L'ensemble de la #ForceDesSecours est mobilisé sur le front. pic.twitter.com/L6ngvEGnL2
L'enquête sur l'incendie qui a ravagé 7 000 hectares de forêt, la semaine du 16 août dernier, n'a pour l'instant pas rendu ses conclusions. La cause humaine est néanmoins privilégiée
Les cendres parleront-elles ?
S'agit-il d'un simple mégot jeté ou d'un acte malveillant ? Si neuf incendies sur dix sont provoqués par l'homme (selon les calculs de l'Irstea - Institut national de recherche en sciences et technologies pour l'environnement et l'agriculture), il est facile de crier à la pyromanie dès qu'une personne provoque un incendie.
Pourtant, comme le rappelle le magazine Sciences et vie, ce trouble psychologique concerne 1 % de la population générale.
Tout incendiaire n'est pas pyromane
Rappelons d'abord la différence de terme entre pyromane et incendiraire, pour ne pas faire de confusion. Un pyromane, comme le rappelle la Banque de dépannage linguistique, est une personne souffrant d'impulsions obsédantes, qui le poussent à allumer des incendies.
C'est "une manie addictive, comme la kleptomanie, l’addiction au jeu", expliquait à Slate.fr Pierre Lamothe, expert-psychiatre auprès de la Cour de cassation. A l'inverse, un incendiaire est, certes, une personne qui allume volontairement des incendies, mais elle le fait par acte de malveillance, de vengeance, etc.

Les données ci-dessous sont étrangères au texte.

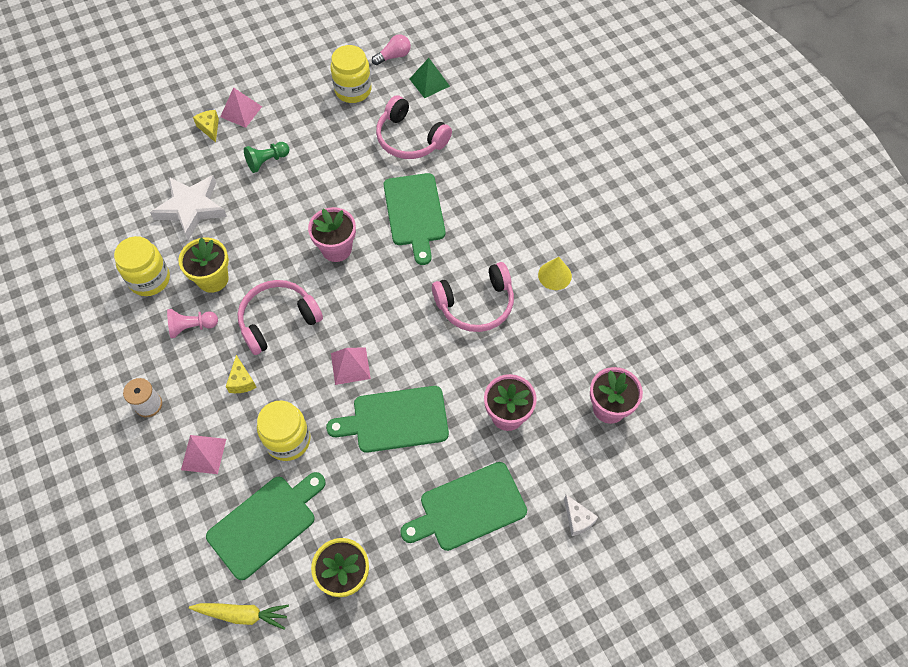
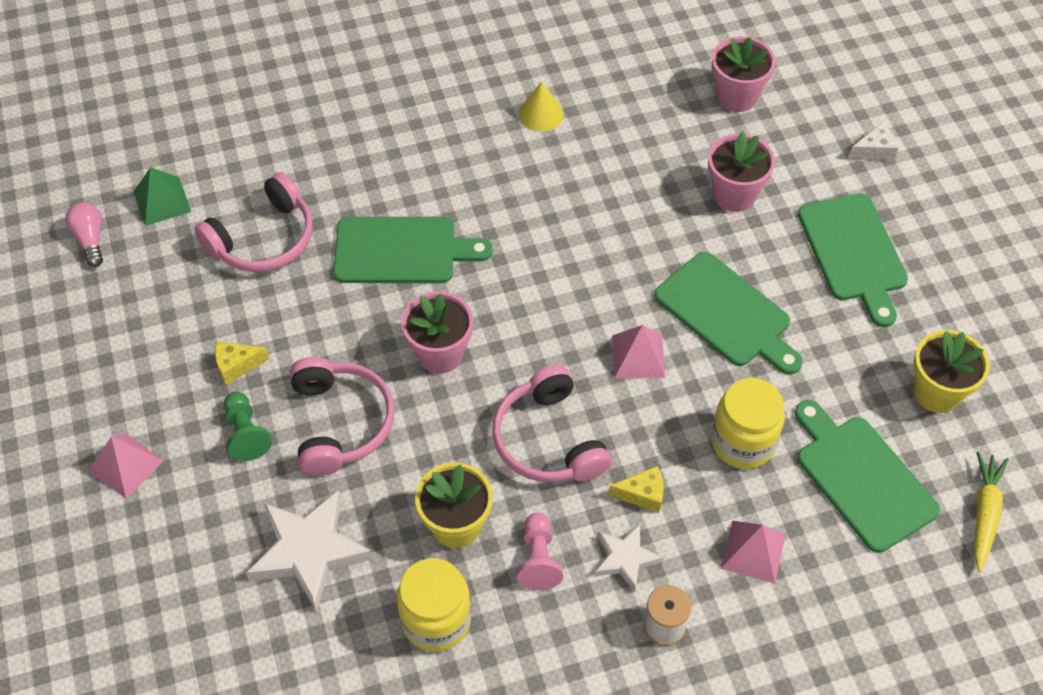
camera: 80 degrees left, 5 degrees down
(194, 376) = (625, 559): none -> white star
(209, 128) = (146, 516): yellow cheese -> yellow cheese (236, 365)
(353, 90) = (140, 301): yellow jar -> none
(395, 420) = (726, 313): green cutting board -> green cutting board turned 45 degrees counterclockwise
(476, 304) = (568, 202): pink headphones -> pink headphones (340, 423)

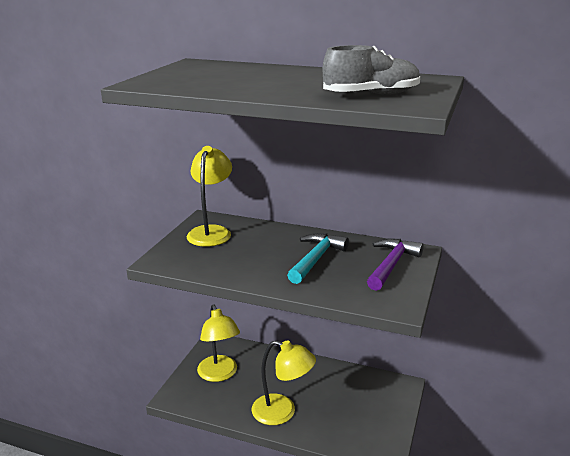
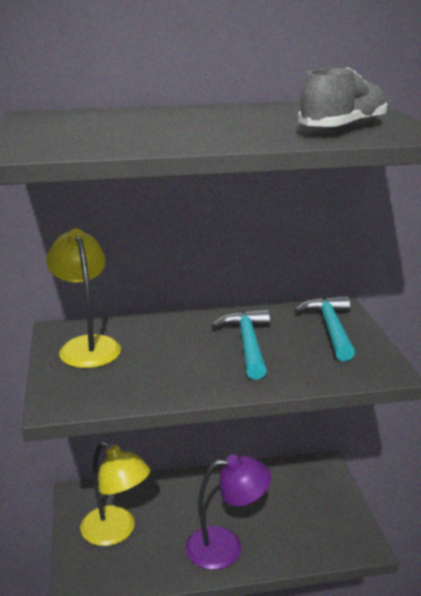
camera: 30 degrees left, 0 degrees up
(282, 412) = (226, 546): yellow lamp -> purple lamp
(391, 265) = (330, 328): purple hammer -> turquoise hammer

Il est d'ailleurs difficile de comprendre les motivations des pyromanes. Muriel Gestas, avocate au barreau de Draguignan, en a défendu plusieurs. Pour autant, elle est toujours abasourdie par les explications de ses clients.
Ils mettent le feu par plaisir de tout voir brûler, par le plaisir de la flamme. Ils me demandent : 'Vous vous rendez pas compte comme c'est beau ?'", souligne-t-elle. "Qu'on puisse aimer regarder son feu de cheminée, je comprends. Mais qu'on ne réfléchisse pas aux pompiers, aux animaux, aux gens qui risquent de mourir...
Il n'y a pas de motivation autre que la jouissance du feu pour un pyromane. "C'est comme un feu de joie géant, pour eux". L'avocat ajoute : "Les pyromanes sont d'ailleurs dénués d'empathie". Ils ne sont même pas sensibles aux dégâts causés. "On ne peut pas regretter quand il y a eu de la jouissance".
A la différence des incendiaires que Muriel Gestas a pu assister : "Pour certains, il n'y a pas de joie dans le fait de mettre le feu. Mais un esprit de vengeance, contre un voisin, la société... Il faut que tout soit réduit en cendres".
Elle prend aussi l'exemple d'un professionnel qu'elle a suivi, qui avait mis le feu pour réaliser une intervention et avoir des primes.
De quinze ans à la prison à perpétuité pour un incendie volontaire
Lorsque l'auteur d'un incendie volontaire est appréhendé par la justice, il fait l'objet d'une expertise médicale. Sans faire de distinction entre pyromane et incendiaire. "On essaie de comprendre les motivations, savoir s'ils étaient dans un état d'altération du discernement", explique Muriel Gestas.
L'avocate regrette pourtant "la pauvreté de la justice". "On les incarcère même s'ils ont atteint de troubles psychologiques, donc ils ne sont pas traités. Et la récidive revient dès qu'ils sortent de prison".
D'autant plus que la manière de traiter les pyromanes reste "encore expérimentale", rappelle Slate dans son article. Les dernières études sur le sujet ne montrent pas de traitement unique, et les facteurs qui déterminent la pyromanie sont encore inconnus. Toujours est-il que la justice sera plus "clémente" avec quelqu'un atteint de pyromanie, explique Muriel Gestats, car cela constitue "des circonstances atténuantes".
Pour rappel, depuis la loi de mars 2004, les incendies volontaires de bois et forêts sont passibles d'une peine allant de quinze ans de réclusion criminelle et 150.000 euros d'amende à la réclusion criminelle à perpétuité et 200 000 euros d'amende.